SOURCE MATERIAL
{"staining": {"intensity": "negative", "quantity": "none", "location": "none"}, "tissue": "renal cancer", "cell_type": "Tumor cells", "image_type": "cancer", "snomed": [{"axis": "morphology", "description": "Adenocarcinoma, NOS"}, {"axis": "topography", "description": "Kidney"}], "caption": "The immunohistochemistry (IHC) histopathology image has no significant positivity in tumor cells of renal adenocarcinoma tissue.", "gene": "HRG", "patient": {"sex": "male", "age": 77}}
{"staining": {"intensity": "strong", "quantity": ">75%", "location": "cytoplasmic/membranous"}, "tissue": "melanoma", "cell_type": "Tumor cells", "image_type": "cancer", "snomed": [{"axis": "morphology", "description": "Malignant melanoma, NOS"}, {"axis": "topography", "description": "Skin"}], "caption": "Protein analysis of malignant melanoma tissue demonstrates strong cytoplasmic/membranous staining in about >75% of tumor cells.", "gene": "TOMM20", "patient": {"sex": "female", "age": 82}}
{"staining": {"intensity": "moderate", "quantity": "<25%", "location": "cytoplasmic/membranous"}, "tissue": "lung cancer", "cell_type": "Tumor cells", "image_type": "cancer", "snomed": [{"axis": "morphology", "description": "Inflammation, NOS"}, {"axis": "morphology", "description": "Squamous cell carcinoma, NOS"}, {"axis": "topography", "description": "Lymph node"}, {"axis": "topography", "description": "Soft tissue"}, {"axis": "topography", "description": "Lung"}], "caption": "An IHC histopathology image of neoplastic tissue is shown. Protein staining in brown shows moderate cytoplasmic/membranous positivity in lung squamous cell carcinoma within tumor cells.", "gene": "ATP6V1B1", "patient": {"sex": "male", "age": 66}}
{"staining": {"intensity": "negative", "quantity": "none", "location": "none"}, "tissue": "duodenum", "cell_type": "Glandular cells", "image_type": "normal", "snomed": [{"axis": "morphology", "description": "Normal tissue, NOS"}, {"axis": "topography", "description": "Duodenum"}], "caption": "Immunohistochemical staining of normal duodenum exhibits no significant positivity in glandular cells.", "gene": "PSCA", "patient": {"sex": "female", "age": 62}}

TASK TO COMPLETE
Line by line, please copy the listing exactly.

ANSWER FOR THIS EXERCISE
{"staining": {"intensity": "negative", "quantity": "none", "location": "none"}, "tissue": "renal cancer", "cell_type": "Tumor cells", "image_type": "cancer", "snomed": [{"axis": "morphology", "description": "Adenocarcinoma, NOS"}, {"axis": "topography", "description": "Kidney"}], "caption": "The immunohistochemistry (IHC) histopathology image has no significant positivity in tumor cells of renal adenocarcinoma tissue.", "gene": "HRG", "patient": {"sex": "male", "age": 77}}
{"staining": {"intensity": "strong", "quantity": ">75%", "location": "cytoplasmic/membranous"}, "tissue": "melanoma", "cell_type": "Tumor cells", "image_type": "cancer", "snomed": [{"axis": "morphology", "description": "Malignant melanoma, NOS"}, {"axis": "topography", "description": "Skin"}], "caption": "Protein analysis of malignant melanoma tissue demonstrates strong cytoplasmic/membranous staining in about >75% of tumor cells.", "gene": "TOMM20", "patient": {"sex": "female", "age": 82}}
{"staining": {"intensity": "moderate", "quantity": "<25%", "location": "cytoplasmic/membranous"}, "tissue": "lung cancer", "cell_type": "Tumor cells", "image_type": "cancer", "snomed": [{"axis": "morphology", "description": "Inflammation, NOS"}, {"axis": "morphology", "description": "Squamous cell carcinoma, NOS"}, {"axis": "topography", "description": "Lymph node"}, {"axis": "topography", "description": "Soft tissue"}, {"axis": "topography", "description": "Lung"}], "caption": "An IHC histopathology image of neoplastic tissue is shown. Protein staining in brown shows moderate cytoplasmic/membranous positivity in lung squamous cell carcinoma within tumor cells.", "gene": "ATP6V1B1", "patient": {"sex": "male", "age": 66}}
{"staining": {"intensity": "negative", "quantity": "none", "location": "none"}, "tissue": "duodenum", "cell_type": "Glandular cells", "image_type": "normal", "snomed": [{"axis": "morphology", "description": "Normal tissue, NOS"}, {"axis": "topography", "description": "Duodenum"}], "caption": "Immunohistochemical staining of normal duodenum exhibits no significant positivity in glandular cells.", "gene": "PSCA", "patient": {"sex": "female", "age": 62}}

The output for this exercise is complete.